— begin Article —

Her strength is, in a way, her weakness. Her inability to wait on God’s provision with regard to Jacob’s inheritance has been criticized, but this same impatience is likewise displayed in her offspring, Moses. For those who use such ‘failure’ as a means to indulge in hypothesizing that Rebekah, Moses, David, etc could or should have done better, I can only reply that such men and women are “the excellent ones, in whom is all my delight.” Their stories are not exposed to me to second guess their decisions and actions, but to confess that I am of like flesh and bone with them, and that I long to be united with them as a prodigal longs to be reunited with his family.
So we have, in Rebekah, a stark contrast with the cold war of bitter competitiveness and envy currently lived out in many if not most households in our narcissistic culture? Rebekah doesn’t berate or verbally castrate her husband for his weakness; she doesn’t discount him for his moral cowardice; instead, she musters every aspect of her feminine beauty (body and soul) to entice him to do the right thing. Like that One to come in her own lineage who would gently command “go and sin no more,” she gently but firmly puts an end to sin before its destruction wreaks havoc on those she fiercely loves. She is the epitome of the Master’s charge to “be shrewd as serpents and harmless as doves,” and serves as the active persona whose legacy is passed first to Jacob, and then to Joseph, whose shrewd testing of his brothers prompts the unveiling of the lion in the heart of Judah. Treasure begets treasure. Strength begets strength.

— end Article —

*What you should do*.
Could you reproduce, word for word, everything in the reflection on Rebekah from "Her strength is, in" down to "with his family."?

— begin Entries supplied —

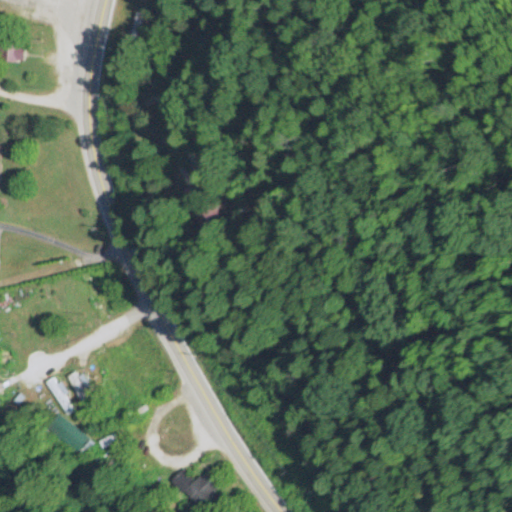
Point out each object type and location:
building: (136, 30)
building: (209, 38)
building: (12, 52)
building: (204, 221)
road: (62, 251)
road: (134, 270)
building: (95, 297)
building: (16, 321)
building: (47, 324)
road: (86, 342)
building: (80, 388)
building: (197, 492)
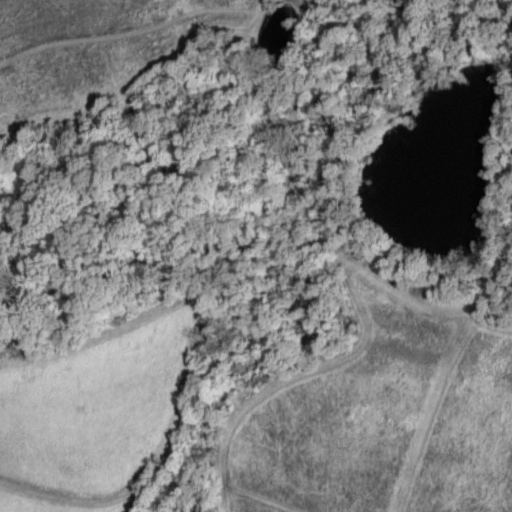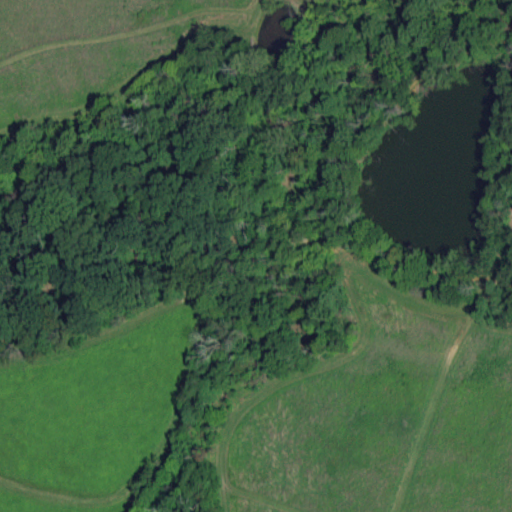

— end Entries supplied —

*Reply to the exercise*.
Her strength is, in a way, her weakness. Her inability to wait on God’s provision with regard to Jacob’s inheritance has been criticized, but this same impatience is likewise displayed in her offspring, Moses. For those who use such ‘failure’ as a means to indulge in hypothesizing that Rebekah, Moses, David, etc could or should have done better, I can only reply that such men and women are “the excellent ones, in whom is all my delight.” Their stories are not exposed to me to second guess their decisions and actions, but to confess that I am of like flesh and bone with them, and that I long to be united with them as a prodigal longs to be reunited with his family.